On entering Arcadia Missa, a single railway arch in Peckham, we are asked to either remove our shoes or wear blue plastic shoe covers in order to protect the grey carpeting that covers the floor. While a practicality, this is December after-all, the consequence is that everyone entering must choose to pad about the space barefoot or to rustle over the works like a forensic analyst. Because of the abstract physicality of the works and depending on the manner in which your feet meet the floor, the gallery is then transformed into either a crime scene or a fetish room.
The sculptures that make up Penny Goring’s solo show ‘Damaged Gods’ resemble dismembered limbs. Some explicitly refer to naked legs, vaginas and bum-holes, others are more abstract limb-like constructions, tactile fabric tubes squeezed together or shaped as totems and way-signs. There are other, smaller objects here too: small blue eyeless rabbits made of wool, worn-looking silk dolls laid out on a shelf like gloves with bright buttons and beads for bushes. On the walls too are sections of a white picket fence. This is a landscape where the borders between public and private have been violently cut away.
There is an element of the cult suggested by the words that are stitched on to a few of the sculptures. The one that most resembles an object of worship bears words that act as a form of incantation. For all its soft-furnished domesticity there is something of the temple in the space: a temple to the erotic implied by the contorted and dismembered limbs. Inanimate lust and fetish items invite eroticism without boundaries: the objects are faceless so desire can be guilt-free.

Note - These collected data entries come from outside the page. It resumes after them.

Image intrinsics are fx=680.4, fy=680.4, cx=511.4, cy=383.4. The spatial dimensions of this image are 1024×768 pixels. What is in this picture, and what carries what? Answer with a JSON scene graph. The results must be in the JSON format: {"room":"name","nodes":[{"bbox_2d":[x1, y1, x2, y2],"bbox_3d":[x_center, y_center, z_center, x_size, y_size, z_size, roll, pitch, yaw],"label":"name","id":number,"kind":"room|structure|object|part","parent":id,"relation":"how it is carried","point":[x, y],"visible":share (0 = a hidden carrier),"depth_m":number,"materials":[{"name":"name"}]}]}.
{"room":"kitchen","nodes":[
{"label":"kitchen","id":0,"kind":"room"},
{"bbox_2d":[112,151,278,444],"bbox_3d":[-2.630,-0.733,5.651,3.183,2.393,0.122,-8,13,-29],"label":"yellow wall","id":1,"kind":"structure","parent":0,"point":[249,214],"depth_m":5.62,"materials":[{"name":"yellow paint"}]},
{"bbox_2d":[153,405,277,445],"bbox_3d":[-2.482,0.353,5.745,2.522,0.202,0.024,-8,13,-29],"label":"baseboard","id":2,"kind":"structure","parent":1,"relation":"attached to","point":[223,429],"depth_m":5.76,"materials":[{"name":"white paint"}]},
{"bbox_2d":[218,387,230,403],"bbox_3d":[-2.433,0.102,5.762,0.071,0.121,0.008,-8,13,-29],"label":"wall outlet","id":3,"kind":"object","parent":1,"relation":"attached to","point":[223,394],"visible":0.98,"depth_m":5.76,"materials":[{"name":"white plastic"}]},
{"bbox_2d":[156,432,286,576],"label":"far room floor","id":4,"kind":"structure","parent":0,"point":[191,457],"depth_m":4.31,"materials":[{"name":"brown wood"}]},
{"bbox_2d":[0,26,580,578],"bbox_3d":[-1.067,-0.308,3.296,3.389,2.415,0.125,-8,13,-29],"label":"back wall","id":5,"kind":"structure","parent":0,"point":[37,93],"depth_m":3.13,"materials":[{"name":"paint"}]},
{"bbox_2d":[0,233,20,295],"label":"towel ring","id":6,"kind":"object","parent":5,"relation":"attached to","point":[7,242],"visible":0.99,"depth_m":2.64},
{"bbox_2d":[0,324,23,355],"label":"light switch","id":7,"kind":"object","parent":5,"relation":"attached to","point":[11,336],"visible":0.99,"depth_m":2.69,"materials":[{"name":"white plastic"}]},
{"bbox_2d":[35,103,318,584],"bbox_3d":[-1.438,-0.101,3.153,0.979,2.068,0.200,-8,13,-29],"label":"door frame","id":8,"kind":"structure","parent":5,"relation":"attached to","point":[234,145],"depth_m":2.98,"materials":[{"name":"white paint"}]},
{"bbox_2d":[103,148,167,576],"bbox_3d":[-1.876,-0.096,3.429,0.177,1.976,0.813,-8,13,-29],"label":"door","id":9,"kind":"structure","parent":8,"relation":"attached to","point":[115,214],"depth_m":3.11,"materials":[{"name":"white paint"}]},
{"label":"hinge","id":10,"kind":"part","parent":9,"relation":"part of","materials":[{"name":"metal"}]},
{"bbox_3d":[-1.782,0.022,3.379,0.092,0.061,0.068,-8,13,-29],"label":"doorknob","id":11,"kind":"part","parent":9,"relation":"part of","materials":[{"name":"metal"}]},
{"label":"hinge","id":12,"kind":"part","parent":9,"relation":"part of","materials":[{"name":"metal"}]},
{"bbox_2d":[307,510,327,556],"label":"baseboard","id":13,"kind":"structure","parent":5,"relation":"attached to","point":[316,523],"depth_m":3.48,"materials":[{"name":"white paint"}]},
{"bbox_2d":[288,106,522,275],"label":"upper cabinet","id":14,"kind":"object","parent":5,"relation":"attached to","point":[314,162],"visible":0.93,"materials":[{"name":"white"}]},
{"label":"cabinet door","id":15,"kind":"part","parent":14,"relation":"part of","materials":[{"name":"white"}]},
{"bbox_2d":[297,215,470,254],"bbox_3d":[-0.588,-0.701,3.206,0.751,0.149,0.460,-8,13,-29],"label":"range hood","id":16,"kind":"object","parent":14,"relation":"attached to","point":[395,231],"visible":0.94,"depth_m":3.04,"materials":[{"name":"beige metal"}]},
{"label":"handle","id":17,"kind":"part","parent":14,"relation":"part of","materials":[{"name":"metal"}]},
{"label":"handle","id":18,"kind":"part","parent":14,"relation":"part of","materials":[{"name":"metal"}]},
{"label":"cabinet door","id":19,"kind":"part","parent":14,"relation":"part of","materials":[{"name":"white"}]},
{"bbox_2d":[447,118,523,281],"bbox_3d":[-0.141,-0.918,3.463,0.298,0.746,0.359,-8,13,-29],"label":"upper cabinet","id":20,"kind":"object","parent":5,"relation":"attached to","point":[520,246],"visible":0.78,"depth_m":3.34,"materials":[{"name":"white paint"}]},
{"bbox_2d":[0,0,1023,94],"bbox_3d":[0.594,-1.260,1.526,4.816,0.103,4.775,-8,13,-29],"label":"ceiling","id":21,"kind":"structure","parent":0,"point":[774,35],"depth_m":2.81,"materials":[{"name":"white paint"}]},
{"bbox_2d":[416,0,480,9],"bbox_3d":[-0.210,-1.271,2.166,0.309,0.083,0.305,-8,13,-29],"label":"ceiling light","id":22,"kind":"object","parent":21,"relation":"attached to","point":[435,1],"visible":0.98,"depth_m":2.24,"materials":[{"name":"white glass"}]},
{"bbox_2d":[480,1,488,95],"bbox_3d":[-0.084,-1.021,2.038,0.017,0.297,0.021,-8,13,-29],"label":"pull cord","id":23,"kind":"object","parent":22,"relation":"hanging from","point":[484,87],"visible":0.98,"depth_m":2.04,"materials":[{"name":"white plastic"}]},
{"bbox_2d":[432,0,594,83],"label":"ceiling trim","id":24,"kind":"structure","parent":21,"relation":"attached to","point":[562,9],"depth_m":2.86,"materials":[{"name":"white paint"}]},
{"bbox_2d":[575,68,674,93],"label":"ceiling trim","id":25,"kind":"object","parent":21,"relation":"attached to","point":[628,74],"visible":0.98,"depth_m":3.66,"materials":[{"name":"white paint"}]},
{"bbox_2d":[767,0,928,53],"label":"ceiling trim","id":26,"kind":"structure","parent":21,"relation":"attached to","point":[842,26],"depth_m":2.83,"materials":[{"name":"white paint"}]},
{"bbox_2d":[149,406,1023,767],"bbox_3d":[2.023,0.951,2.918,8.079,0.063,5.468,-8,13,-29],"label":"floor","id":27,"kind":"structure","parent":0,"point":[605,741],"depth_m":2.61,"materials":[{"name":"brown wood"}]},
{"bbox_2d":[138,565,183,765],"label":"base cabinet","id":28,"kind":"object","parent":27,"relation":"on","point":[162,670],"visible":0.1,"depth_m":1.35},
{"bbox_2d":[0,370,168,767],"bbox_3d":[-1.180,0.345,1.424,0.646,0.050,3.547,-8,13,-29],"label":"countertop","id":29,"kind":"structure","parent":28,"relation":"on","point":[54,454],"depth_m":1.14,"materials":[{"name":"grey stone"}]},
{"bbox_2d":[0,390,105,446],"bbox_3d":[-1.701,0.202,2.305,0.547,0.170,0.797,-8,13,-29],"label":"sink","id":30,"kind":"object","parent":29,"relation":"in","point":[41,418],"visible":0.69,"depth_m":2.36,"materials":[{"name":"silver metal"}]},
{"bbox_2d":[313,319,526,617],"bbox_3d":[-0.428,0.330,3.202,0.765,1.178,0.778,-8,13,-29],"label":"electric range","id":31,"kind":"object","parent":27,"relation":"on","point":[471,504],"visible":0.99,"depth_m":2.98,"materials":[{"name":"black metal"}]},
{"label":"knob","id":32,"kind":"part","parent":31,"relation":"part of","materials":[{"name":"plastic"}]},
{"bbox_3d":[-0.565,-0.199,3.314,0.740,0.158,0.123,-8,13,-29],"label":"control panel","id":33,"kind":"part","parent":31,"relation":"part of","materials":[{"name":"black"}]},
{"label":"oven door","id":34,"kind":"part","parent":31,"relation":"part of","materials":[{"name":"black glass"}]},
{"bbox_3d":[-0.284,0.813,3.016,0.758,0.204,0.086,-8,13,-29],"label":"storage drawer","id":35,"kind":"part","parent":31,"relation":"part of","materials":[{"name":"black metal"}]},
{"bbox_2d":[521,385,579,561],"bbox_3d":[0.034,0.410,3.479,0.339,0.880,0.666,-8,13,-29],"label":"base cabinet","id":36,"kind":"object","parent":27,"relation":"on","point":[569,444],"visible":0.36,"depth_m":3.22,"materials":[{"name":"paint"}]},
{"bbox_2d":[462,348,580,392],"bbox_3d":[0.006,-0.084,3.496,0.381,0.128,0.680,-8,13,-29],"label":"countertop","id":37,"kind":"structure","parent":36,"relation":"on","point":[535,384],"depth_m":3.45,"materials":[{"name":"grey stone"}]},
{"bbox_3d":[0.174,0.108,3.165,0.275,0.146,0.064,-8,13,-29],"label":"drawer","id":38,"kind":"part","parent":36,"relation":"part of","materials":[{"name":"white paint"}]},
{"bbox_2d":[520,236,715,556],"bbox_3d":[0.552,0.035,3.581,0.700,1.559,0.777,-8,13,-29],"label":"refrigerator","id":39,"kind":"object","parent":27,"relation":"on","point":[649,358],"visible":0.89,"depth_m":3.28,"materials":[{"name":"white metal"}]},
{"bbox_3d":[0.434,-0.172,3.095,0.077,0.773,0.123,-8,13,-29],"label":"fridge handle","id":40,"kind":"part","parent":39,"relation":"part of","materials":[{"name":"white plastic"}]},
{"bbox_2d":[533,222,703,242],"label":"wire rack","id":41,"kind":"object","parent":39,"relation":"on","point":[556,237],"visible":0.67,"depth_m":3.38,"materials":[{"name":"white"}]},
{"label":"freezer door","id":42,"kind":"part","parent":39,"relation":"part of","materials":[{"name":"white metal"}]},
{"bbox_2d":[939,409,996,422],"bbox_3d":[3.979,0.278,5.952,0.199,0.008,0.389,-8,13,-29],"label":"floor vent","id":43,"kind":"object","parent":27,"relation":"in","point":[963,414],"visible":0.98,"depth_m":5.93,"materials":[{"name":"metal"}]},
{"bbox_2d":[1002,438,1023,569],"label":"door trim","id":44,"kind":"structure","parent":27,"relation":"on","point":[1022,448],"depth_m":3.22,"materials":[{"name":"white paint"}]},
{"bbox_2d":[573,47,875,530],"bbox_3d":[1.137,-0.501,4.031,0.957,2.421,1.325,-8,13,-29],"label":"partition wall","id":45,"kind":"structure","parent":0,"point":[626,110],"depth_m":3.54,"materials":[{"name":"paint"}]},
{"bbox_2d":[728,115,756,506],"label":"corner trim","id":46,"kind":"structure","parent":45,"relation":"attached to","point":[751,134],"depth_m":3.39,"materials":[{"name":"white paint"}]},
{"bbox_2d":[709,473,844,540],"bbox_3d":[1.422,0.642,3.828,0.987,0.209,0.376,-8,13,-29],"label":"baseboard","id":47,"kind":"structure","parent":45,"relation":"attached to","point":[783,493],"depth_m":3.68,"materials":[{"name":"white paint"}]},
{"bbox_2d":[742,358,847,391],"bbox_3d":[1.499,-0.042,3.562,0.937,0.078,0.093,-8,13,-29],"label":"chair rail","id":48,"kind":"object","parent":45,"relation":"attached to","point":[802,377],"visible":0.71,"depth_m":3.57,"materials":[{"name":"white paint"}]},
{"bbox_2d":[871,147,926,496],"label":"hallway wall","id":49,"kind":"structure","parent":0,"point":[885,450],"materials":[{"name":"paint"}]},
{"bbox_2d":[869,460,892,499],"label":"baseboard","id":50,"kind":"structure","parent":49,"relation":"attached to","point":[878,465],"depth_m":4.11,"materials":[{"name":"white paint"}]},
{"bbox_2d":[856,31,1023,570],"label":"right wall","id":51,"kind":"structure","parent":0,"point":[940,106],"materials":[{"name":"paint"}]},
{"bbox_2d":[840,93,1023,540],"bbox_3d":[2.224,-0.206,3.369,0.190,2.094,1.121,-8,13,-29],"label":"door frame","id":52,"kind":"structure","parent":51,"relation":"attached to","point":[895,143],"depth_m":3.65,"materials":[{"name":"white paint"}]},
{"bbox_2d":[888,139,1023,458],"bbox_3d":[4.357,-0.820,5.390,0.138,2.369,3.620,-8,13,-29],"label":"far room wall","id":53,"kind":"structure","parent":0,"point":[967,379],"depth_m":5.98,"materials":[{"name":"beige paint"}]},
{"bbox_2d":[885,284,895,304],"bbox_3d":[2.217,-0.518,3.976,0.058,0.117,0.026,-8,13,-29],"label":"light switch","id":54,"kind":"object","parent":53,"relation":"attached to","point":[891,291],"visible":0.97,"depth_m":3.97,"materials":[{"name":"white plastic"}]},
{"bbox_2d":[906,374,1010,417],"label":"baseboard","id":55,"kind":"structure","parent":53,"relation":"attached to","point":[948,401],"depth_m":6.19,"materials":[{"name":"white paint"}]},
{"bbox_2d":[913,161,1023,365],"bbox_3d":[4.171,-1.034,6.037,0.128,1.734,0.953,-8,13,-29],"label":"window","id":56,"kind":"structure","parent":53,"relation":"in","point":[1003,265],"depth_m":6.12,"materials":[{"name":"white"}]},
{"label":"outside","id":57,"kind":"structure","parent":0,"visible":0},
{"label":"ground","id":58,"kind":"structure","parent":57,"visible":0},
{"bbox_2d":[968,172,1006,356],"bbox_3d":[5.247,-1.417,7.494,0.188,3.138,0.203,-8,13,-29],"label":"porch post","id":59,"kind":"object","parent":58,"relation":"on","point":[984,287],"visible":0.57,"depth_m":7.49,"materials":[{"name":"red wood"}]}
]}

The anonymity of desire is reflected in the poem that accompanies the show, a block of text identifying body parts of people; “Cervix of an artist. Curious coldness of a dead penis. Womb of a witch.” This text appeared previously in the artist’s work, in a video where a woman’s voice sings the words over an inset recording of a young girl dancing. It is part of a series of poem objects that use collage, video, sound and still images. Much of Goring’s work appears online. It is here that she shows her concern with the language of performance and sculpture and how artists are agitating the definitions of poetry. Language is a material that can form the central part of sculpture; an object or image can be linguistic without the use of words.
The text we’re given, then, rather than merely an accompaniment is really key to the cohesion of the show. Without it the sculptures have no purpose other than objects; with it they become participants in a world filled with other ‘damaged gods’. Beginning with the small footwear adjustment we have to make as we enter, the exhibition is less a gallery space in which sculptures have been placed, and more an alternate linguistic world that we have entered.